The doctor said he could determine what ailed her only after she had undergone a thorough medical examination. But to Salaado and Hilaal he said he suspected the tumour in Misra's left breast was malignant and that the breast would have to be removed.

No one told her this. Which was why there was, in the air, a sense of uneasiness as soon as they returned to the house. Salaado's confiding the newly revealed secret to Askar (she spoke to him in Italian so Misra couldn't follow) complicated matters further. He sounded as though he were indifferent to the sad news. And this greatly upset both Salaado and Hilaal. To ease the tension, Salaado asked Misra, “Is there anything you've always had a passion to see in, say, Mogadiscio? Something you've always had a wish to see before you … er… die as we all must when our day comes? Is there anything, Misra?”

Salaado registered Hilaal's hard stare, which wouldn't dissolve despite her quiet appeal. And Askar wasn't impervious to what was occurring after all. For it was he who intervened when, maybe preoccupied with the theme of death and the worries pertaining to it, Misra couldn't speak of any passion other than the one lodged in the centre of her heart—the passion to live! Maybe also Askar remembered the rule of their house in Kallafo—that no one should speak of death. He could forgive Salaado for doing so—but he had to set things right and quickly too. And: “You've always had a passion to see the sea, no?” he addressed Misra, surprising himself not so much as he pleased Salaado and Hilaal. “You've always had a passion to see the ocean.”

A little resigned, she said, “That's true.”

“Then we shall go, all four of us, to Jezira, shall we?” Salaado said to Askar, meaning that she was sure she, Hilaal and Misra would definitely go, but would he?

And before he said, “Let's”, the necessary preparations were under way—Hilaal had entered the kitchen to slice bread and cheese for a possible picnic and Salaado had disappeared into their bedroom to bring out towels, swimming-trunks, etc. She returned after a while, reminding Askar he should bring his and two towels, one for himself and another for Misra. “But she doesn't know how to swim,” he said, half-shouting.

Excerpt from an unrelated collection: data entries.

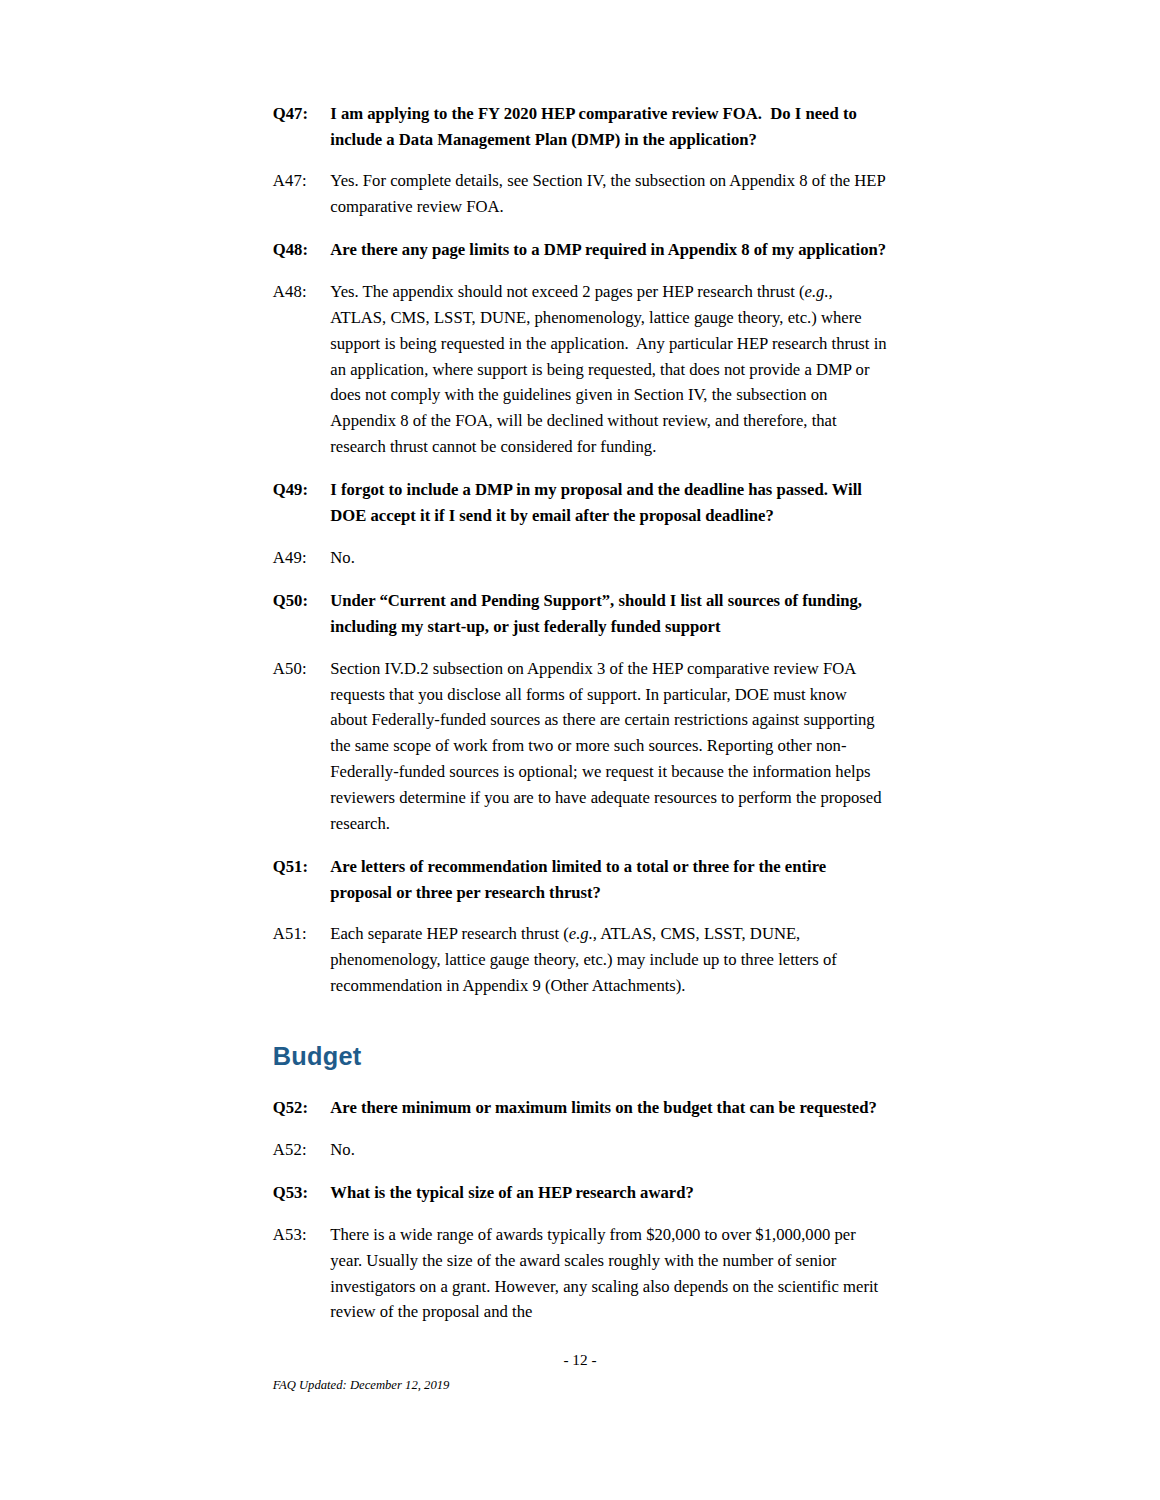Q47: I am applying to the FY 2020 HEP comparative review FOA. Do I need to include a Data Management Plan (DMP) in the application?
A47: Yes. For complete details, see Section IV, the subsection on Appendix 8 of the HEP comparative review FOA.
Q48: Are there any page limits to a DMP required in Appendix 8 of my application?
A48: Yes. The appendix should not exceed 2 pages per HEP research thrust (e.g., ATLAS, CMS, LSST, DUNE, phenomenology, lattice gauge theory, etc.) where support is being requested in the application. Any particular HEP research thrust in an application, where support is being requested, that does not provide a DMP or does not comply with the guidelines given in Section IV, the subsection on Appendix 8 of the FOA, will be declined without review, and therefore, that research thrust cannot be considered for funding.
Q49: I forgot to include a DMP in my proposal and the deadline has passed. Will DOE accept it if I send it by email after the proposal deadline?
A49: No.
Q50: Under “Current and Pending Support”, should I list all sources of funding, including my start-up, or just federally funded support
A50: Section IV.D.2 subsection on Appendix 3 of the HEP comparative review FOA requests that you disclose all forms of support. In particular, DOE must know about Federally-funded sources as there are certain restrictions against supporting the same scope of work from two or more such sources. Reporting other non-Federally-funded sources is optional; we request it because the information helps reviewers determine if you are to have adequate resources to perform the proposed research.
Q51: Are letters of recommendation limited to a total or three for the entire proposal or three per research thrust?
A51: Each separate HEP research thrust (e.g., ATLAS, CMS, LSST, DUNE, phenomenology, lattice gauge theory, etc.) may include up to three letters of recommendation in Appendix 9 (Other Attachments).
Budget
Q52: Are there minimum or maximum limits on the budget that can be requested?
A52: No.
Q53: What is the typical size of an HEP research award?
A53: There is a wide range of awards typically from $20,000 to over $1,000,000 per year. Usually the size of the award scales roughly with the number of senior investigators on a grant. However, any scaling also depends on the scientific merit review of the proposal and the
- 12 -
FAQ Updated: December 12, 2019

She hushed him. “Never mind,” she said, after a brief pause. “Get something for her, it doesn't really matter. And let us get going so we can be at Jezira and return before it is dark.”

They went their separate ways and converged in the living-room, Hilaal had a carrier-bag in his hand and they knew what it contained. And Misra? She was standing against the furthest wall as though she were part of it, or as though she were a carpet, rolled up and standing against the wall. And she saw them as a threesome, she saw herself apart from them: she was sick, they were not; she wasn't a Somali and they were. Only after Askar went to her did she move away from the comer where she had been.

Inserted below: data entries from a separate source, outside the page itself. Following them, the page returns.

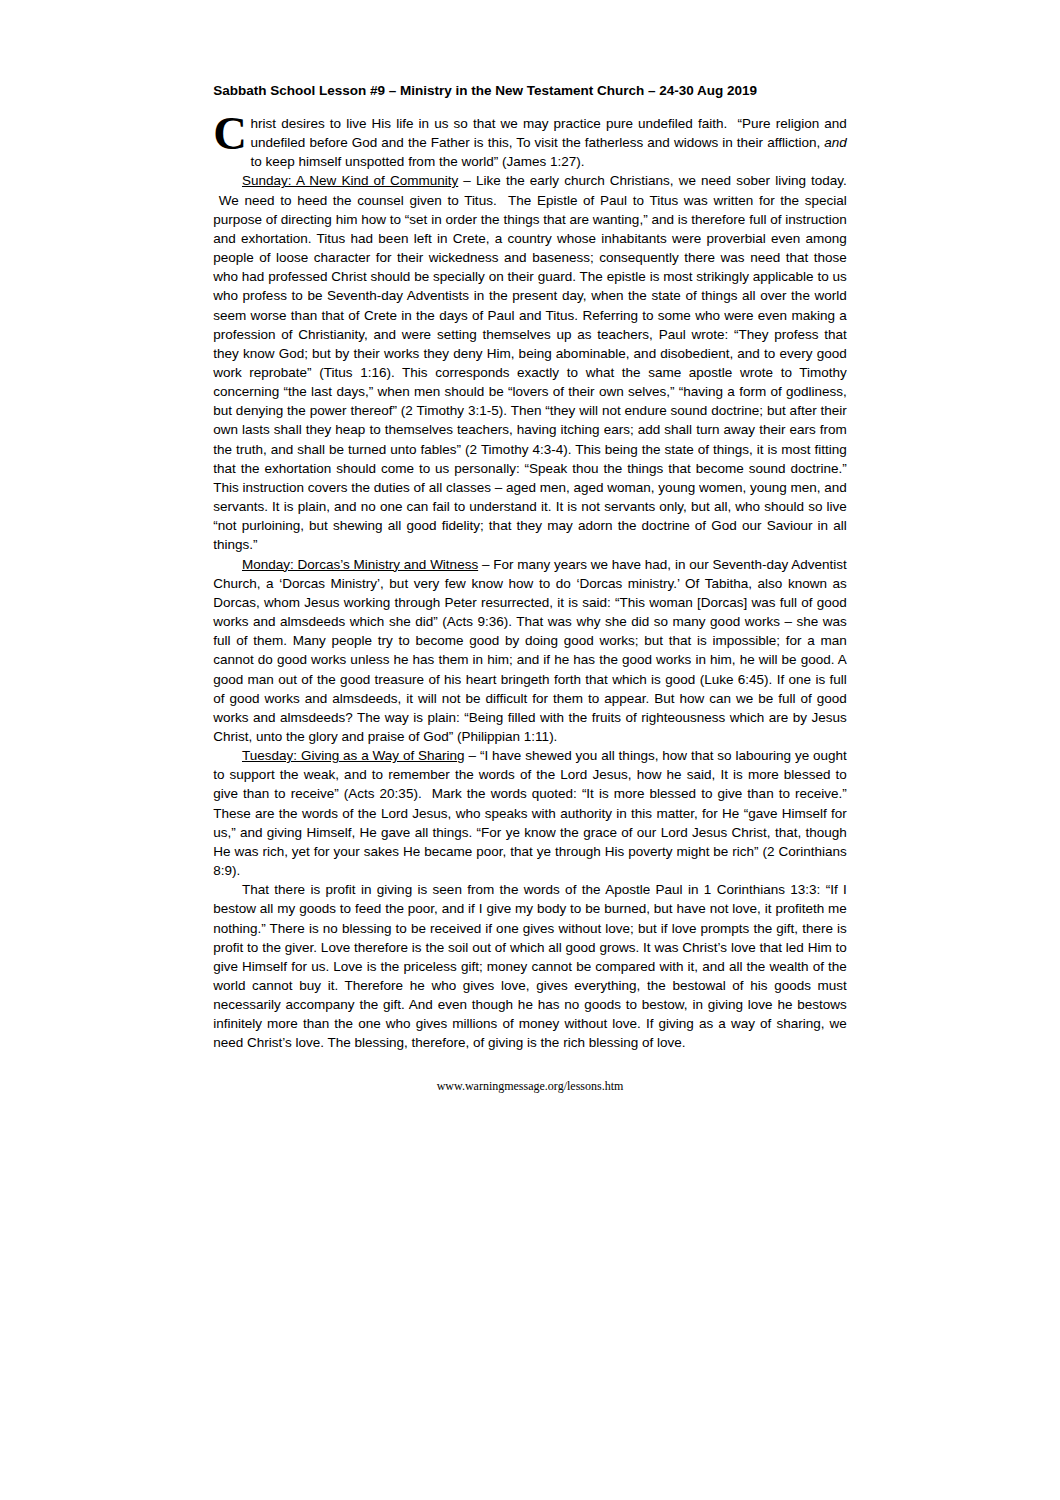Sabbath School Lesson #9 – Ministry in the New Testament Church – 24-30 Aug 2019
Christ desires to live His life in us so that we may practice pure undefiled faith. “Pure religion and undefiled before God and the Father is this, To visit the fatherless and widows in their affliction, and to keep himself unspotted from the world” (James 1:27).
Sunday: A New Kind of Community – Like the early church Christians, we need sober living today. We need to heed the counsel given to Titus. The Epistle of Paul to Titus was written for the special purpose of directing him how to “set in order the things that are wanting,” and is therefore full of instruction and exhortation. Titus had been left in Crete, a country whose inhabitants were proverbial even among people of loose character for their wickedness and baseness; consequently there was need that those who had professed Christ should be specially on their guard. The epistle is most strikingly applicable to us who profess to be Seventh-day Adventists in the present day, when the state of things all over the world seem worse than that of Crete in the days of Paul and Titus. Referring to some who were even making a profession of Christianity, and were setting themselves up as teachers, Paul wrote: “They profess that they know God; but by their works they deny Him, being abominable, and disobedient, and to every good work reprobate” (Titus 1:16). This corresponds exactly to what the same apostle wrote to Timothy concerning “the last days,” when men should be “lovers of their own selves,” “having a form of godliness, but denying the power thereof” (2 Timothy 3:1-5). Then “they will not endure sound doctrine; but after their own lasts shall they heap to themselves teachers, having itching ears; add shall turn away their ears from the truth, and shall be turned unto fables” (2 Timothy 4:3-4). This being the state of things, it is most fitting that the exhortation should come to us personally: “Speak thou the things that become sound doctrine.” This instruction covers the duties of all classes – aged men, aged woman, young women, young men, and servants. It is plain, and no one can fail to understand it. It is not servants only, but all, who should so live “not purloining, but shewing all good fidelity; that they may adorn the doctrine of God our Saviour in all things.”
Monday: Dorcas’s Ministry and Witness – For many years we have had, in our Seventh-day Adventist Church, a ‘Dorcas Ministry’, but very few know how to do ‘Dorcas ministry.’ Of Tabitha, also known as Dorcas, whom Jesus working through Peter resurrected, it is said: “This woman [Dorcas] was full of good works and almsdeeds which she did” (Acts 9:36). That was why she did so many good works – she was full of them. Many people try to become good by doing good works; but that is impossible; for a man cannot do good works unless he has them in him; and if he has the good works in him, he will be good. A good man out of the good treasure of his heart bringeth forth that which is good (Luke 6:45). If one is full of good works and almsdeeds, it will not be difficult for them to appear. But how can we be full of good works and almsdeeds? The way is plain: “Being filled with the fruits of righteousness which are by Jesus Christ, unto the glory and praise of God” (Philippian 1:11).
Tuesday: Giving as a Way of Sharing – “I have shewed you all things, how that so labouring ye ought to support the weak, and to remember the words of the Lord Jesus, how he said, It is more blessed to give than to receive” (Acts 20:35). Mark the words quoted: “It is more blessed to give than to receive.” These are the words of the Lord Jesus, who speaks with authority in this matter, for He “gave Himself for us,” and giving Himself, He gave all things. “For ye know the grace of our Lord Jesus Christ, that, though He was rich, yet for your sakes He became poor, that ye through His poverty might be rich” (2 Corinthians 8:9).
That there is profit in giving is seen from the words of the Apostle Paul in 1 Corinthians 13:3: “If I bestow all my goods to feed the poor, and if I give my body to be burned, but have not love, it profiteth me nothing.” There is no blessing to be received if one gives without love; but if love prompts the gift, there is profit to the giver. Love therefore is the soil out of which all good grows. It was Christ’s love that led Him to give Himself for us. Love is the priceless gift; money cannot be compared with it, and all the wealth of the world cannot buy it. Therefore he who gives love, gives everything, the bestowal of his goods must necessarily accompany the gift. And even though he has no goods to bestow, in giving love he bestows infinitely more than the one who gives millions of money without love. If giving as a way of sharing, we need Christ’s love. The blessing, therefore, of giving is the rich blessing of love.
www.warningmessage.org/lessons.htm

“Are you all right?” he said.

She nodded. Her eyes, Askar could see, were on his hands. Of what was she afraid? Of what was she suspicious? he thought to himself. He was much taller, much heftier—he was her cosmos, he said to himself. Just the way she used to be his when he was a great deal younger. He extended a friendly hand out to her. At first, she wouldn't take it. He looked over his right shoulder and saw Hilaal and Salaado nervously watching them, neither saying anything lest they disturbed them. “Come on,” he said, this time extending to her only his little finger, as if to a child. And she took it.

They walked level for several paces. She was the child, he the adult. “You do want to come to the ocean, don't you?” he asked, aware that he was addressing her like a child; aware there was a streak of condescension in his voice.

“Yes,” she said.

He said, “I will teach you to swim if you wish.”

She nodded.

Again, he was addressing her like a child, “Is there anything you wish passionately to see when we are at the sea? Anything else you've always wished to see?”